Just over a year ago, the U. S. aligned itself with the rest of the world on protocols for filing patents. Prior to that, the U. S. had been first-to-invent, which meant a patent could be contested if there was documentation showing another party actually invented the novelty beforehand but had not filed.
If a company invented something novel but had not filed, the invention could have been protected internally in a variety of ways. First, employee nondisclosure agreements and/or contracts can protect it, though these are not airtight. Second, a company can mark it “company confidential” or “company proprietary.” Those designations add another layer of protection by clearly designating the novelty as recognized company intellectual property. Finally, a company can designate it a trade secret. For intellectual property, the designation of trade secret is the highest level of IP protection short of actually registering it.
Additional protection methods include enabled publications and possibly provisional patents. But to keep it simple, let’s not address those here. Let’s focus on trade secrets and implications of how companies’ approach them now that first-to-file is in effect. Previously, companies had no worries if secrets became partially visible in discussions with colleagues, contractors, customers, suppliers, or in external venues such as industry and trade-association meetings. Companies could always rely on documentation to show first-to-invent. First-to-file muddies those waters, and some companies are changing long-held practices regarding trade secrets.
It is relatively easy for non-U. S. companies to deal with the new law. In fact, it might even simplify matters for them. They now have a uniform global standard and don’t need a separate set of procedures to deal with U. S. practices.
Global U. S.-headquartered companies are already familiar with non-U. S. practices and procedures. But there are a good number of small and medium-sized companies that are not yet global, and this change in the law introduces risk that they must manage.
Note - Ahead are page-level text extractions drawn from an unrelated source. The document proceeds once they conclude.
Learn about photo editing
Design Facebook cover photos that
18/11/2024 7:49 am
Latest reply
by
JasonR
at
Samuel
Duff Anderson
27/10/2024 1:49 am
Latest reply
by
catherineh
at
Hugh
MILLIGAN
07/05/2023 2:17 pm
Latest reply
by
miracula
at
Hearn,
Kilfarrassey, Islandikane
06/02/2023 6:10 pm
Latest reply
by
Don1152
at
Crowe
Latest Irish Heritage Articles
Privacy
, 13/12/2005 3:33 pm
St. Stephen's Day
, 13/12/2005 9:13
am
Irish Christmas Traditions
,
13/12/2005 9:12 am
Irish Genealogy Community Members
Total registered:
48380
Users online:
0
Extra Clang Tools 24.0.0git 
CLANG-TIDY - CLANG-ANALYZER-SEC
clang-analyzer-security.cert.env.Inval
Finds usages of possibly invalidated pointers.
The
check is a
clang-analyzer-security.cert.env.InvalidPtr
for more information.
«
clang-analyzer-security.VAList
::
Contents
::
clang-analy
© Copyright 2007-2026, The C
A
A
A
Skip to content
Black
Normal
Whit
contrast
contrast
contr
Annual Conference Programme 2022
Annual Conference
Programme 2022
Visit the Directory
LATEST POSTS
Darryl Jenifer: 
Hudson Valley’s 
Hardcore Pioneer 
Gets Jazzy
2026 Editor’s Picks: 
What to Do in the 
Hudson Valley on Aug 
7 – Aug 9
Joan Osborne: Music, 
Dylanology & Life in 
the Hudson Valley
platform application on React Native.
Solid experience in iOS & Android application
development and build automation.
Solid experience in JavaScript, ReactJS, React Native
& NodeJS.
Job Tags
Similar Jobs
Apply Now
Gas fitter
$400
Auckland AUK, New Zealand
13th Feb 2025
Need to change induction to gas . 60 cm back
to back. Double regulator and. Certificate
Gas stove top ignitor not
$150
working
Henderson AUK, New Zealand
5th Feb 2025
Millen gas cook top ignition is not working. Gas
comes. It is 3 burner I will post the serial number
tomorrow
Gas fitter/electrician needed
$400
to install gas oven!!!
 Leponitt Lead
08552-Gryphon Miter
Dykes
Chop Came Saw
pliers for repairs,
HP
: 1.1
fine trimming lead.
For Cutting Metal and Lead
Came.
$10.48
Individuals in these companies are already seeing changes, or will see them in the future. IP creators should also recognize the possibility that their company has changed, or will change, and has not told anyone.
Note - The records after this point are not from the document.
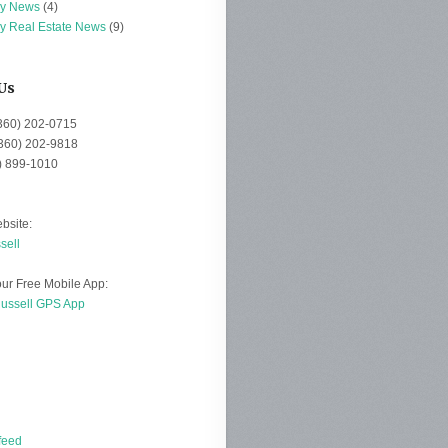
ey News
(4)
ey Real Estate News
(9)
Us
(360) 202-0715
(360) 202-9818
0) 899-1010
bsite:
sell
ur Free Mobile App:
Russell GPS App
d
feed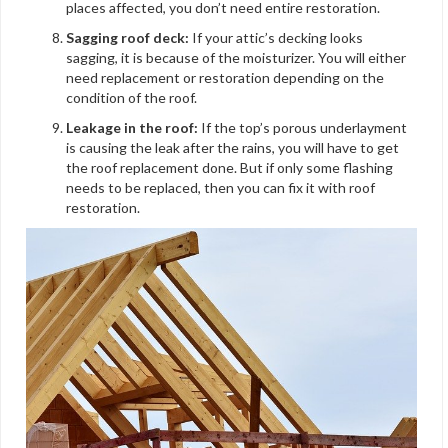
places affected, you don’t need entire restoration.
Sagging roof deck:
If your attic’s decking looks
sagging, it is because of the moisturizer. You will either
need replacement or restoration depending on the
condition of the roof.
Leakage in the roof:
If the top’s porous underlayment
is causing the leak after the rains, you will have to get
the roof replacement done. But if only some flashing
needs to be replaced, then you can fix it with roof
restoration.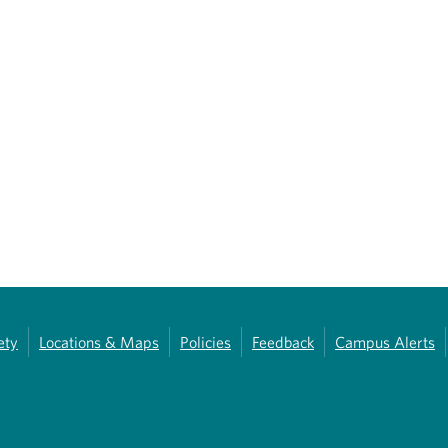
ety
Locations & Maps
Policies
Feedback
Campus Alerts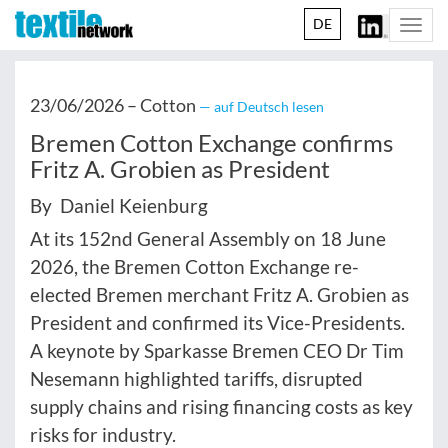
DE
Togg
navi
23/06/2026 –
Cotton
— auf Deutsch lesen
Bremen Cotton Exchange confirms
Fritz A. Grobien as President
By Daniel Keienburg
At its 152nd General Assembly on 18 June
2026, the Bremen Cotton Exchange re-
elected Bremen merchant Fritz A. Grobien as
President and confirmed its Vice-Presidents.
A keynote by Sparkasse Bremen CEO Dr Tim
Nesemann highlighted tariffs, disrupted
supply chains and rising financing costs as key
risks for industry.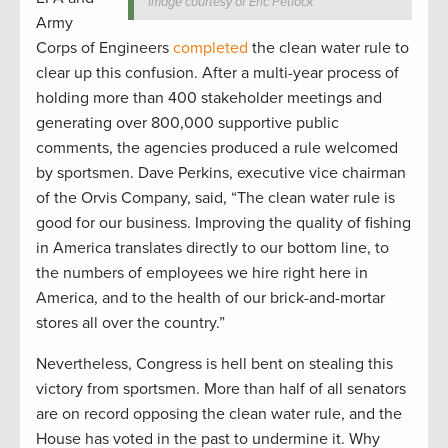
Image courtesy of Eric Petlock
Army
Corps of Engineers
completed
the clean water rule to
clear up this confusion. After a multi-year process of
holding more than 400 stakeholder meetings and
generating over 800,000 supportive public
comments, the agencies produced a rule welcomed
by sportsmen. Dave Perkins, executive vice chairman
of the Orvis Company, said, “The clean water rule is
good for our business. Improving the quality of fishing
in America translates directly to our bottom line, to
the numbers of employees we hire right here in
America, and to the health of our brick-and-mortar
stores all over the country.”
Nevertheless, Congress is hell bent on stealing this
victory from sportsmen. More than half of all senators
are on record opposing the clean water rule, and the
House has voted in the past to undermine it. Why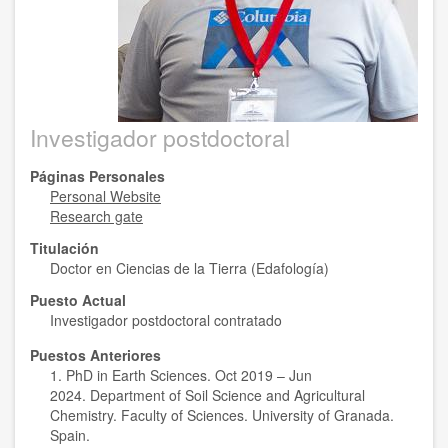
Investigador postdoctoral
Páginas Personales
Personal Website
Research gate
Titulación
Doctor en Ciencias de la Tierra (Edafología)
Puesto Actual
Investigador postdoctoral contratado
Puestos Anteriores
1. PhD in Earth Sciences. Oct 2019 – Jun
2024. Department of Soil Science and Agricultural
Chemistry. Faculty of Sciences. University of Granada.
Spain.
Recent research conducted by GGI on North American companies captures the spectrum of possibilities. Thirty percent of companies indicate they are changing trade-secret practices. A quarter say they are not. Forty-six percent don’t know or are not sure.
Many changes being made are analogous to the types of steps taken in the past to streamline the processing and approval of engineering change orders. Here though, they are being made for increased protection.
1. Reduce the number of people involved with vetting the novelty.
2. Employ a spoke model, not a sequential model, to minimize the time the novelty is actively visible.
3. Crisp-up the decision process by holding one or two go/no meetings.
4. Reduce the number of final decision makers.
Additional changes being made are not practical for the IP that is in engineering changes but are worth the extra costs because trade secrets are valuable.
5. Remove the IP from the company network and keep it on dedicated hardware that has restricted access.
6. Compartmentalize the IP for a trade secret; do not store it as a unit that can be accessed.
7. Turn the descriptive name of a trade secret into a nondescriptive name or number.
8. Increase the number of authorizations required to access trade secrets on record.
9. Require those granted access to sign more stringent documents, super-nondisclosure agreements.
Trade secrets have always been important, and that importance is certain to grow in the years ahead. If you are a developer who ends up inside the loop of trade secrets, you should be proud. If you don’t, it is not the worst thing and likely increases your freedoms as you go about your day-to-day activities.